On the return trip back over the bridge, I pushed my fully loaded bicycle along the sidewalk. Much safer than the slippery metal bridge deck, but not very wide. The rivers are still high. Water covers a sidewalk that stairs from the bank leads down to. Lots of trees are a few feet in the rushing water.
As we cycled along, we spotted a beach and campground that were under water. "Don't camp too close to the river," Sharon wisely advised.
We cycled into vineyard country. A wine cycle tour in France. How good can it get? The leaves are changing colour -- whole fields of orange, red, and yellow leaves on the grape vines. Some vines still have black grapes clinging to them. Lots of winemaking places we are cycling past. We're close to Bordeaux, so this must be their wine region. Cycling on D8 was hilly in places. It was windy and twisty along the river. Some good views. Old towns. Big chateaux. They look cold and damp. Lots of properties are for sale.
Cycled past a tree with no leaves, but loaded down with orange-coloured fruit. No idea what kind. Persimmons? I had to jump a rock walled fence to get the picture I wanted. I laid down and pointed the camera lens up through the gnarled branches and into the blue sky. I couldn't decide if the fruit was apples, oranges, tomatoes, or none of the above. I should have picked one.
Where we are cycling now, we are starting to see palm fronds. I saw a large private outdoor swimming pool. That's a first.

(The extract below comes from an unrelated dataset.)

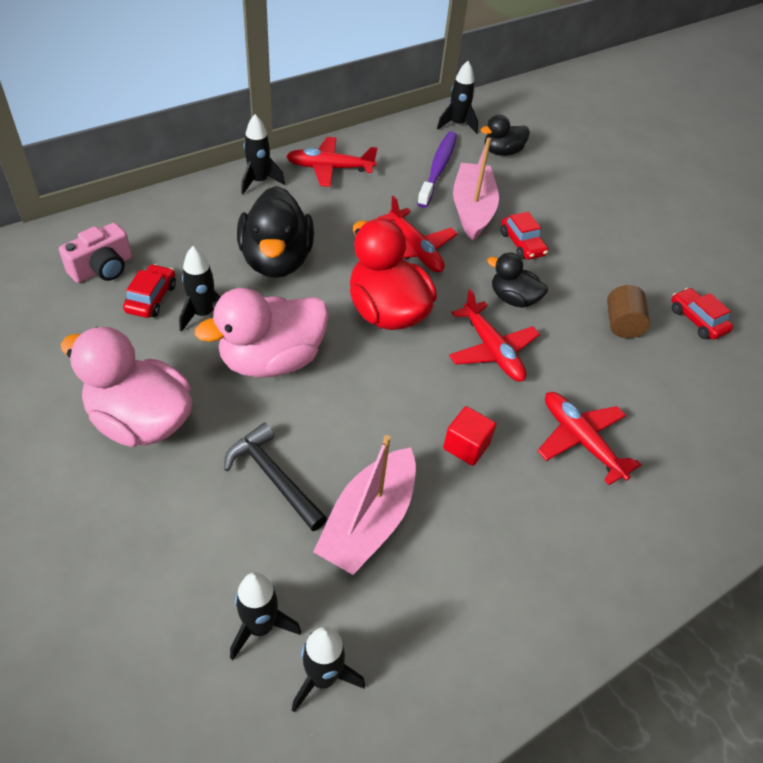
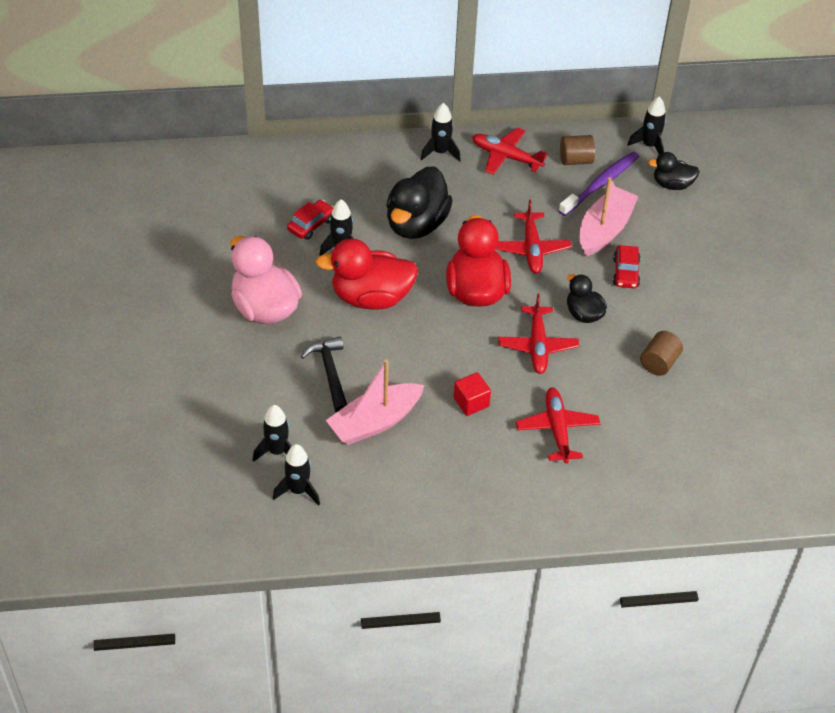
camera: 30 degrees right, 0 degrees up
(102, 268) = (288, 191): pink camera -> none
(271, 360) = (371, 297): pink duck -> red duck
(399, 154) = (575, 160): none -> brown cylinder
(697, 320) = (727, 382): red car -> none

Cycled into Puy Leveque around 5 PM. Hit the patisserie and bought four baguettes. Tomorrow is November 11, Remembrance Day, and everything will surely be closed. The holiday seems to have more significance here ... all the war memorials are ringed with bombs. And Flanders Field is north of here. As we cycle along, we see and hear bombers and jet fighter planes overhead.
We hit a supermarket to buy two days' worth of food. We are almost out of money, so we charged the food on Visa. 75 francs ($21).
We cycled into a soccer stadium and made supper under the grandstand roof. Two guys came along, walking their dogs. We were sitting in the darkness in the bleachers, but they saw us when their dogs reacted. We waited until it was a bit darker, then we set our inconspicuous bicycle touring tent up under an overhang by the water closets.
I think Sharon has turned European. We went into a public toilet that had both a footstep type of toilet and a sit down toilet. Sharon used the squat one. "Better than sitting on someone else's seat," she says. Well, I'll be.
As we cycled into Cohors, the clouds let loose a torrent of water. Rain pelted down so hard, it bounced off the pavement. We pulled into a garage gas station with an overhang roof to wait for the deluge to pass.An old woman with an umbrella stood on a parapet where the overhang ended. There was a fifteen-foot open space to where her beloved car sat parked (those funny-looking cars the French drive must be beloved). As she forlornly pondered what to do, gazing out at her auto in the pouring rain, realizing that she will have to get wet in order to open the car door and close her umbrella in order to get in.
A man working at the gas station notices her. He hustles over, takes her keys, runs to her car in the downpour, starts it. Putting the car into reverse, he delivers it to her.
"When is the last time you saw that?" I asked Sharon.
"Never," she replied.
Now that's what I call a service station! I wonder if he would mind delivering our touring bicycles to somewhere dry in France?